Undeterred, it would seem, by the recent efforts of the Republican-heavy Congress’ to sink its ‘great green fleet’ scheme, the US Navy has unveiled a major update of its energy policies ashore, calling for improved efficiency, greater conservation and increased use of renewable power to cut energy consumption in half at its bases by the end of the decade. Reuters reportsthat the update – released on Tuesday, and the first updated energy policy for shore installations in 18 years – was described by Vice Admiral Phil Cullom, deputy chief of naval operations, as being geared mainly at improving energy security for the Navy’s 70 bases and other facilities worldwide. “Energy security is a strategic imperative and it applies to both ashore and afloat,” Cullom said in a telephone briefing. “The instruction that has just been published is … the latest example of how we’re driving a Spartan energy ethos.”

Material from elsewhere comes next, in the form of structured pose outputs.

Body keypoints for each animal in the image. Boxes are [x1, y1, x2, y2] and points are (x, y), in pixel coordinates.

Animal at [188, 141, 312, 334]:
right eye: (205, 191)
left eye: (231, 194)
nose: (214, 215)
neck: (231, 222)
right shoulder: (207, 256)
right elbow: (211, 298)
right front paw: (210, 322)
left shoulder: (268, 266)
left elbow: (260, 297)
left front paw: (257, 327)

The Navy has an established goal of cutting its power consumption in installations ashore in half by 2020, says Reuters. It also wants half of its energy to come from renewables by the end of the decade, and half of its installations to be net-zero consumers of energy. These goals are part of US President Barack Obama’s “all-of-the-above” strategy to boost America’s clean energy development and reduce US dependence on foreign oil. In April, Obama’s administration set a goal for the Pentagon to produce 3GW of solar, wind and geothermal power on military bases by 2025.
Cullom said the Navy would kick off the ashore green push by installing advanced metering systems to measure electricity, natural gas and steam consumption so officials know how much they are using. He said that the Navy hoped to train military personnel about the importance of adopting the same conservative energy practices ashore that they need to use at sea. “I can’t overemphasise how important the culture change piece is,” Cullom said. “You’re trying to change the attitudes and the views of hundreds of thousands of people … so that what they do on board ship is what they do at home.” The US Navy already produces alternative power at some facilities, says Reuters – generating enough to power about 143,000 homes.

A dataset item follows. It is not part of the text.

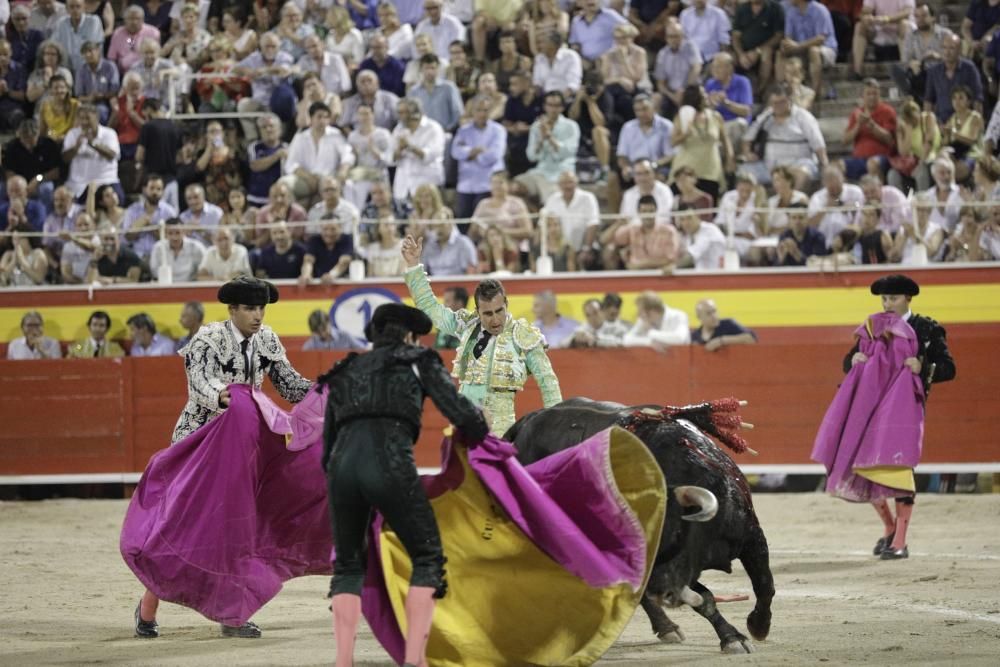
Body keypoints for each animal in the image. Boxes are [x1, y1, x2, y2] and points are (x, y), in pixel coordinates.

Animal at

Japan eyes $628bn green energy market
The Japanese government has released a draft of its growth strategy, revealing its plans to create a $628 billion green energy market by 2020 through deregulation and subsidies to promote the development of renewable energy and low-emission cars. Reuters, which obtained a copy of the draft on Tuesday, reports that the government will also work with the Bank of Japan to ensure the country exits deflation and achieves stable price growth. “The government hopes the BOJ maintains powerful monetary easing to beat deflation,” the draft said.
The draft, which reportedly does not contain any numerical targets for GDP growth or inflation levels by 2020, reveals a long-term strategy to boost Japan’s growth potential and seek new areas of growth. In the strategy, the government says it will seek to develop a ¥50 trillion renewable energy market and create 1.4 million jobs by 2020. The plan includes measures to promote green cars, with the goal of having alternatively fuelled cars make up half of new automobile sales by 2020. Japan’s economy is expected to outperform most of its G7 peers this year, says Reuters, with growth of around 2 per cent, helped by reconstruction spending after a devastating earthquake and tsunami last year.
New SA company to deliver green offgrid power solutions
A new start-up has entered the Australian alternative energy scene, with the aim of developing sustainable off-grid power plants using a hybrid of wind and diesel/gas energy generation. South Australia-based Remotenergy, which is headed up by Barrie Harrop as executive chairman, says it will combine wind energy and its eponymous hybrid remotenergy technology, integrating “fast, very efficient” gas or diesel engines to deliver continuous, spike-free energy in remote locations (wind willing). The company says this technology can reduce diesel fuel consumption by up to 75 per cent and significantly cut CO2 emissions. The company’s website suggests it will be targeting, initially, the resources industry, with a focus on “taking care of energy and water security on fully serviced long-term contracts [energy and water take-off agreements]… allowing mining corporations to focus on their core business.”